“[We] came to believe that a Power greater than ourselves could restore us to sanity.” –(The Twelve Steps of Alcoholics Anonymous, step 2)

This week I received a letter from Dr. Vivek Murthy, MD, MBA, who is currently the United States Surgeon General. In fact, every doctor in America was sent the same letter, and this is the first time in history that a Surgeon General has reached out individually to every physician in the United States. What public health crisis was so important as to warrant this historic action? Was it the Zika virus? Was it heart disease or cancer, the top two causes of death in the US? It was none of these. His subject was the opioid epidemic, a problem caused largely by our profession’s chronic mismanagement of pain. His letter states:

“It is important to recognize that we arrived at this place on a path paved with good intentions. Nearly two decades ago, we were encouraged to be more aggressive about treating pain, often without enough training and support to do so safely. This coincided with heavy marketing of opioids to doctors. Many of us were even taught – incorrectly – that opioids are not addictive when prescribed for legitimate pain.

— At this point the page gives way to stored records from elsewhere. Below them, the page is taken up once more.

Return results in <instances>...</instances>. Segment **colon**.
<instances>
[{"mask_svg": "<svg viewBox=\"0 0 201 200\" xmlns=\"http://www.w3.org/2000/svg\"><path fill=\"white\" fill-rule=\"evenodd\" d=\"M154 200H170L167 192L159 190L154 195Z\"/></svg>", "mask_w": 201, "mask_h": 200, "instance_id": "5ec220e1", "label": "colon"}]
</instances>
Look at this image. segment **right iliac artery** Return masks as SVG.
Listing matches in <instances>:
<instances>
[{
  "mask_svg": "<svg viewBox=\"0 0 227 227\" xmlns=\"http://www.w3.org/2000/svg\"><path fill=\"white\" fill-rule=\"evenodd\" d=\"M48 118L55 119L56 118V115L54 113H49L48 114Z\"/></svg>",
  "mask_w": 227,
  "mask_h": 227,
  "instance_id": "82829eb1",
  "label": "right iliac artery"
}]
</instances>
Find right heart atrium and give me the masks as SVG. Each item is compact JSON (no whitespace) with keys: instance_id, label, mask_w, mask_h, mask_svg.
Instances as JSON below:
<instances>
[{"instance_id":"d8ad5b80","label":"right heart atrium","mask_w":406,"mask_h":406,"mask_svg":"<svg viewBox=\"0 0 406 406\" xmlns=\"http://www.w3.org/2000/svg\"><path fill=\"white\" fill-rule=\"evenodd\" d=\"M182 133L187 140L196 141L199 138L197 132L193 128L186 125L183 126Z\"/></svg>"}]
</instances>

“The results have been devastating. Since 1999, opioid overdose deaths have quadrupled and opioid prescriptions have increased markedly – almost enough for every adult in America to have a bottle of pills. Yet the amount of pain reported by Americans has not changed.”

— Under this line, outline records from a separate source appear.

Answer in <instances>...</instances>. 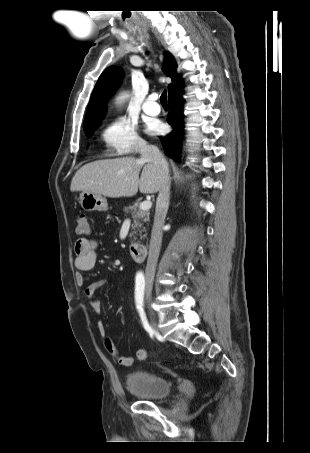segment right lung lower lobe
Here are the masks:
<instances>
[{
  "label": "right lung lower lobe",
  "instance_id": "obj_1",
  "mask_svg": "<svg viewBox=\"0 0 310 453\" xmlns=\"http://www.w3.org/2000/svg\"><path fill=\"white\" fill-rule=\"evenodd\" d=\"M182 88V81L179 80L169 91L167 122L173 127V130L165 137H160L165 153L176 161H179L183 137Z\"/></svg>",
  "mask_w": 310,
  "mask_h": 453
}]
</instances>
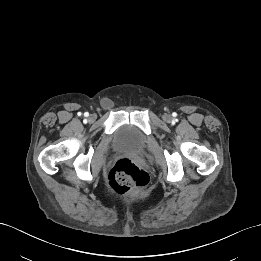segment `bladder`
Listing matches in <instances>:
<instances>
[{
    "mask_svg": "<svg viewBox=\"0 0 261 261\" xmlns=\"http://www.w3.org/2000/svg\"><path fill=\"white\" fill-rule=\"evenodd\" d=\"M112 146L120 151L140 152L146 146V137L136 126L124 124L115 130Z\"/></svg>",
    "mask_w": 261,
    "mask_h": 261,
    "instance_id": "1",
    "label": "bladder"
}]
</instances>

(The full text of the letter can be found here:

Early in medical school I was taught in a memorable lecture that it is shameful for a doctor to let a patient suffer pain. We were instructed to open the flood gates and bathe our patients in the sweet balm of narcotic goodness they needed. (The lecture was a bit more nuanced, but that was the very clear take-home message.) A year or so later during my clinical rotations I began to see firsthand a much darker side of the picture: drug-seeking addicts with insatiable appetites for controlled substances, manipulating every relationship with the goal of getting more drugs. I have seen how addiction can poison doctor-patient relationships in every specialty I rotated through in medical school and residency, in hospitals, clinics, and emergency rooms, and countless times during my career in neurology.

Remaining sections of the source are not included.